A Kaleidoscope for Success

Harvard Business Review (HBR) researchers uncovered four components of lasting success:

  • Happiness
    (feelings of pleasure or contentment about your life)
  • Achievement
    (accomplishments that are valued and recognized by others)
  • Significance
    (the sense that you’ve made a positive impact on others)
  • Legacy
    (a way to establish your values or accomplishments so they help others in the future).

The researchers found that these four factors create the backbone of how people pursue and enjoy enduring success. They must be regularly integrated within the spheres of self, family, work, and community. If any one of the components is removed, it will no longer feel like “real” success.

People can create this interaction within a single event, or by juxtaposing activities. Shifting gears to take time for something enjoyable in the middle of a high-stress period or finding ways to give back to the community while pursuing a path of self-advancement can help us find this balance.

It is said that true success lies in “the reasoned pursuit of just enough.” This principle challenges the popular opinion that success is about breaking through limitations. Instead, those who experience real satisfaction actually do so by deliberately imposing limits. They can focus intensely on one task until it gives them a sense of satisfaction, then put it aside and jump to the next category with renewed energy.
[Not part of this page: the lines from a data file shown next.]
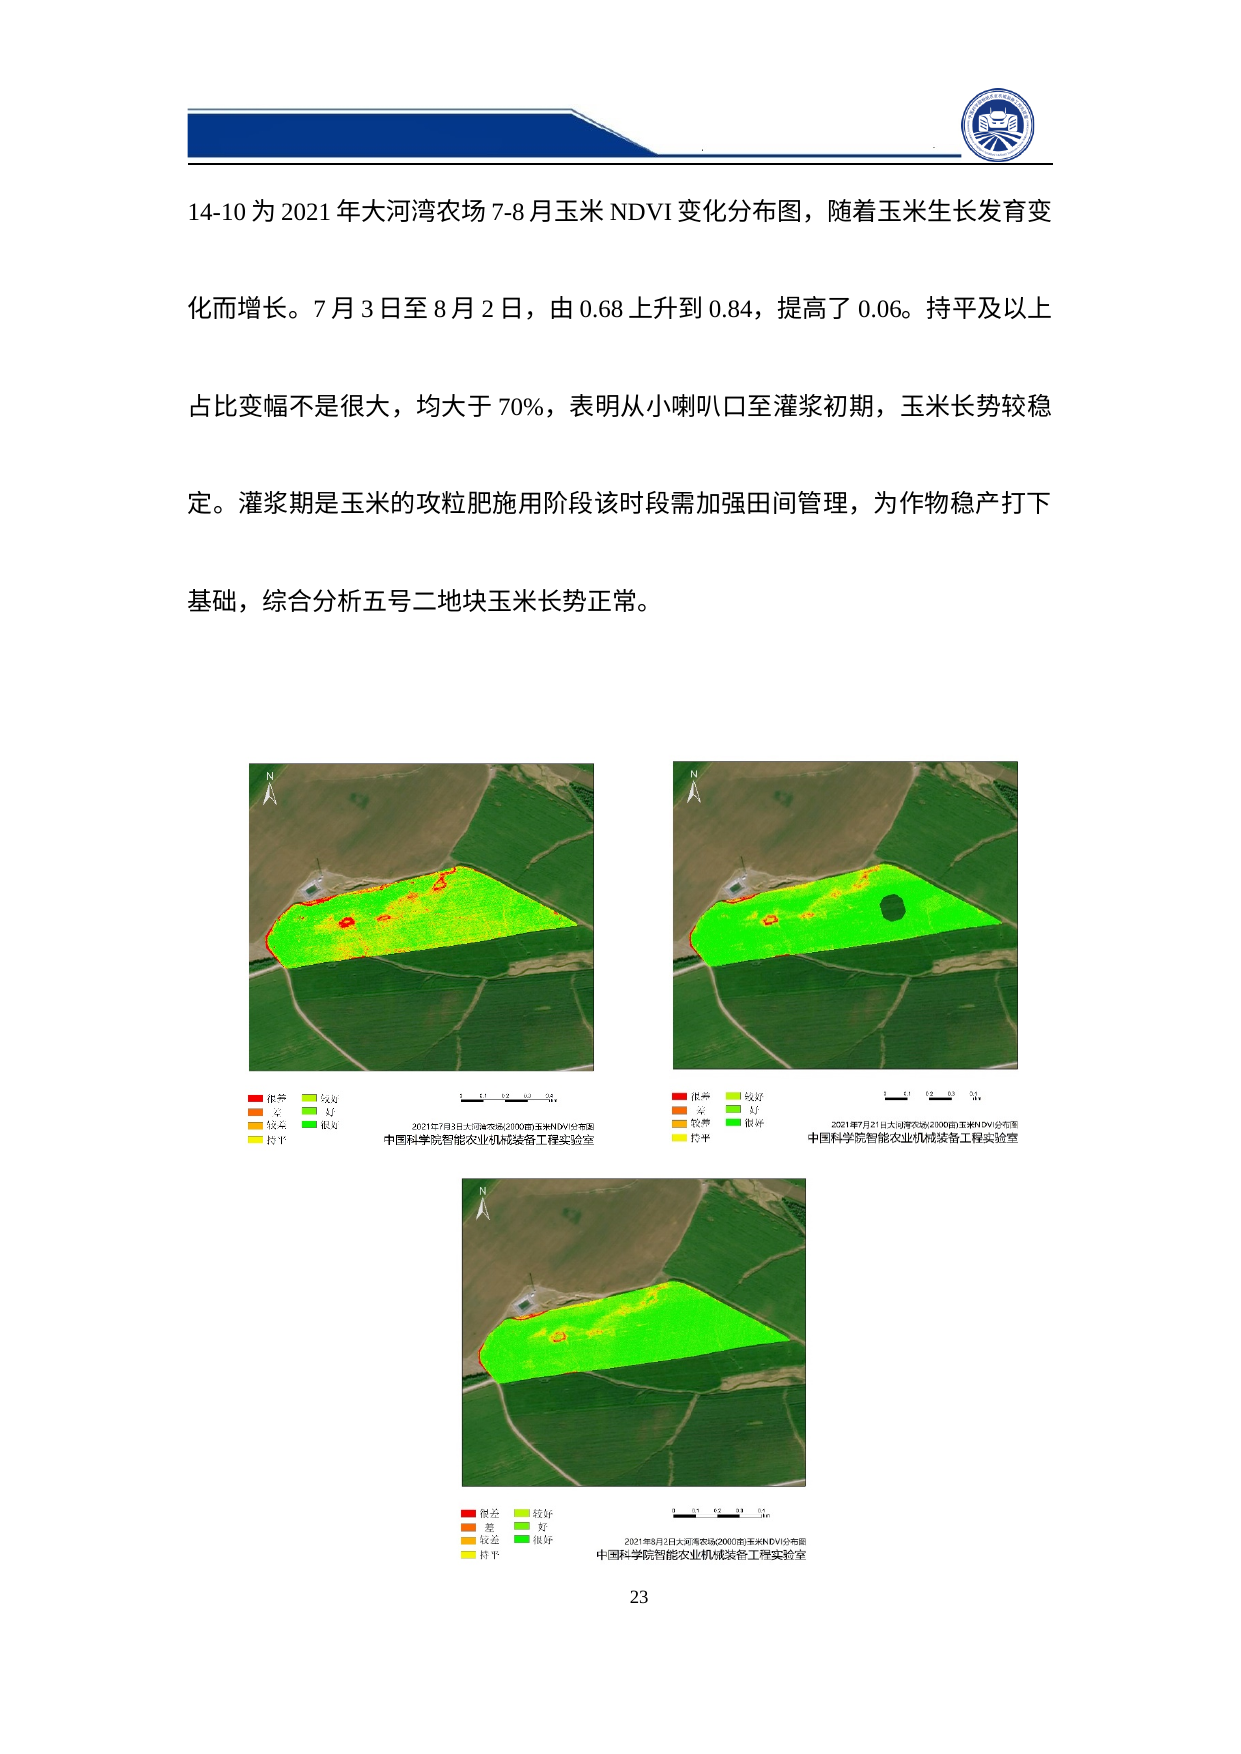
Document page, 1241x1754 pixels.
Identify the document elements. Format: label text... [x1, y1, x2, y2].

picture [414, 1161, 857, 1575]
picture [187, 88, 1035, 162]
picture [201, 744, 1069, 1160]
text 植被指数（NDVI）能够监测植被生长状态和植被覆盖度，能提高对土壤背景的识别能力，还能消减大气层和地形阴影的影像，能监测生物量指标变化。NDVI能反映出植物冠层的背景影响，如土壤、潮湿地表、表面粗糙度等。图14-10为2021年大河湾农场7-8月玉米NDVI变化分布图，随着玉米生长发育变化而增长。7月3日至8月2日，由0.68上升到0.84，提高了0.06。持平及以上占比变幅不是很大，均大于70%，表明从小喇叭口至灌浆初期，玉米长势较稳定。灌浆期是玉米的攻粒肥施用阶段该时段需加强田间管理，为作物稳产打下基础，综合分析五号二地块玉米长势正常。 [187, 177, 1053, 632]
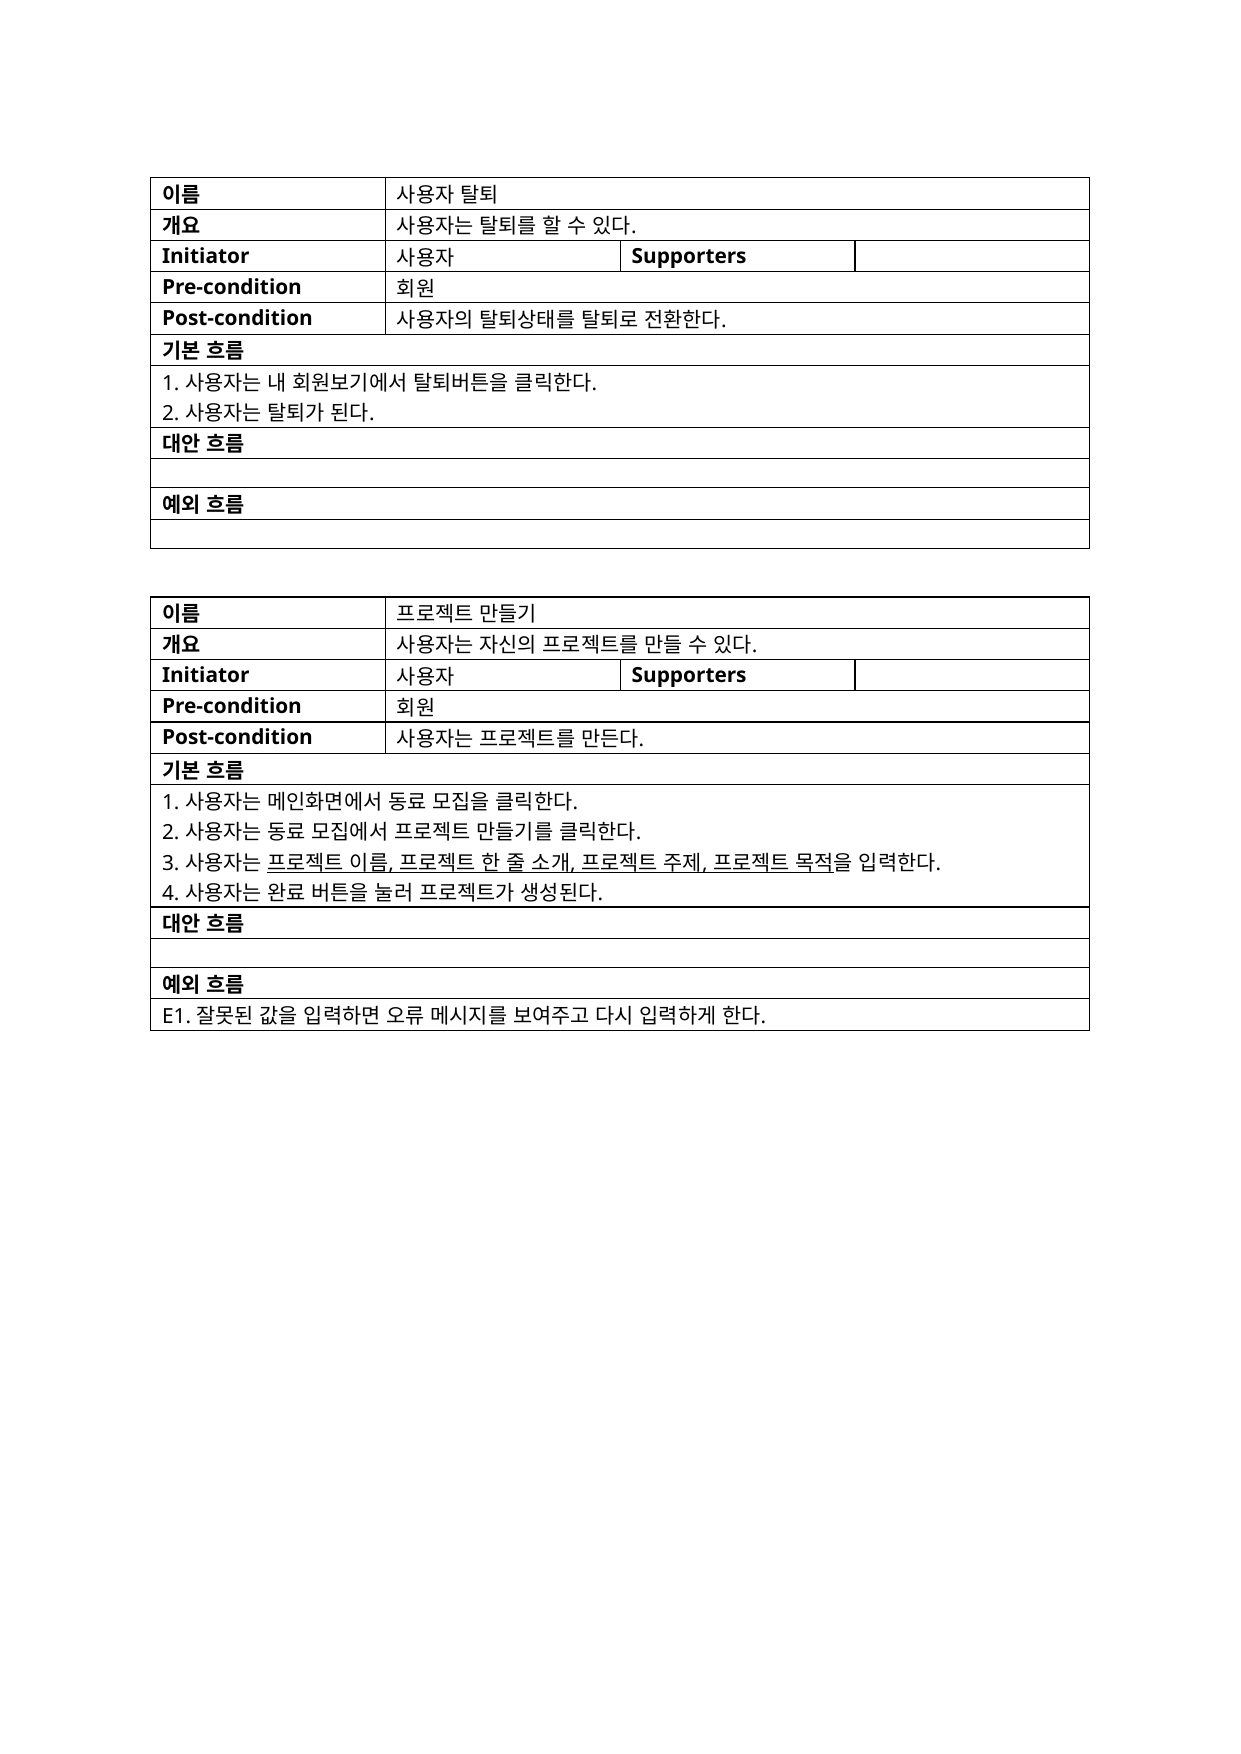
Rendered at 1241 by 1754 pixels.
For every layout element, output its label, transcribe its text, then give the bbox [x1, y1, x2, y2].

table_cell 사용자는 탈퇴를 할 수 있다. [386, 210, 1089, 240]
table_cell [151, 939, 1089, 967]
table_cell Post-condition [151, 303, 385, 334]
table_cell 예외 흐름 [151, 968, 1089, 998]
table_cell Initiator [151, 660, 385, 690]
table_cell 사용자는 자신의 프로젝트를 만들 수 있다. [386, 629, 1089, 659]
table_cell 사용자의 탈퇴상태를 탈퇴로 전환한다. [386, 303, 1089, 334]
table_cell 회원 [386, 691, 1089, 721]
table_cell [856, 241, 1089, 271]
table_header 사용자 탈퇴 [386, 178, 1089, 208]
table_cell 사용자 [386, 241, 620, 271]
table_cell [151, 520, 1089, 548]
table_cell 개요 [151, 210, 385, 240]
table_header 프로젝트 만들기 [386, 598, 1089, 628]
table_header 이름 [151, 598, 385, 628]
table_cell Post-condition [151, 723, 385, 753]
table_cell Pre-condition [151, 691, 385, 721]
table_cell 예외 흐름 [151, 488, 1089, 518]
table_cell Supporters [621, 241, 854, 271]
table_cell 개요 [151, 629, 385, 659]
table_header 이름 [151, 178, 385, 208]
table_cell 1. 사용자는 메인화면에서 동료 모집을 클릭한다. 2. 사용자는 동료 모집에서 프로젝트 만들기를 클릭한다. 3. 사용자는 프로젝트 이름, 프로젝트 한 줄 소개, 프로젝트 주제, 프로젝트 목적을 입력한다. 4. 사용자는 완료 버튼을 눌러 프로젝트가 생성된다. [151, 785, 1089, 906]
table_cell [856, 660, 1089, 690]
table_cell E1. 잘못된 값을 입력하면 오류 메시지를 보여주고 다시 입력하게 한다. [151, 999, 1089, 1030]
table_cell 기본 흐름 [151, 754, 1089, 784]
table_cell 사용자는 프로젝트를 만든다. [386, 723, 1089, 753]
table_cell 사용자 [386, 660, 620, 690]
table_cell Initiator [151, 241, 385, 271]
table_cell 대안 흐름 [151, 428, 1089, 458]
table_cell [151, 459, 1089, 487]
table_cell 회원 [386, 272, 1089, 302]
table_cell 기본 흐름 [151, 335, 1089, 365]
table_cell 1. 사용자는 내 회원보기에서 탈퇴버튼을 클릭한다. 2. 사용자는 탈퇴가 된다. [151, 366, 1089, 427]
table_cell Pre-condition [151, 272, 385, 302]
table_cell 대안 흐름 [151, 908, 1089, 938]
table_cell Supporters [621, 660, 854, 690]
Effective leaders (see Nonprofit Leadership Academy) can anticipate what is required in all four dimensions of success, despite pressures to deliver to the maximum in just one. The burned-out hedge-fund manager needs to realize that scaling back his achievement goals is not a paralyzing prospect of loss or failed productivity. Readjusting the level of energy he puts into that category is part of a larger picture that expands the other categories and enables more sustained productivity in the long run. It requires creative thought and versatility.

The HBR researchers compared this kind of vision of a successful life to a kaleidoscope.  Its four chambers—happiness, achievement, significance, and legacy—await the vivid pieces of our choices and fulfilled goals.  When these are put into motion, like the turning cylinder of the kaleidoscope, they create a pleasing vision of patterned proportionality. The kaleidoscope’s continued ability to delight relies on our holding the pattern up to the light and turning the chambers to allow the colorful chips to fall differently, just as we need to assess and make adjustments to our life to ensure that no chamber gets too much or too little of our attention.  Feeling deep satisfaction in each category strengthens the ability to turn away from one category when another needs attention because we aren’t anxious about having neglected any one of them for too long.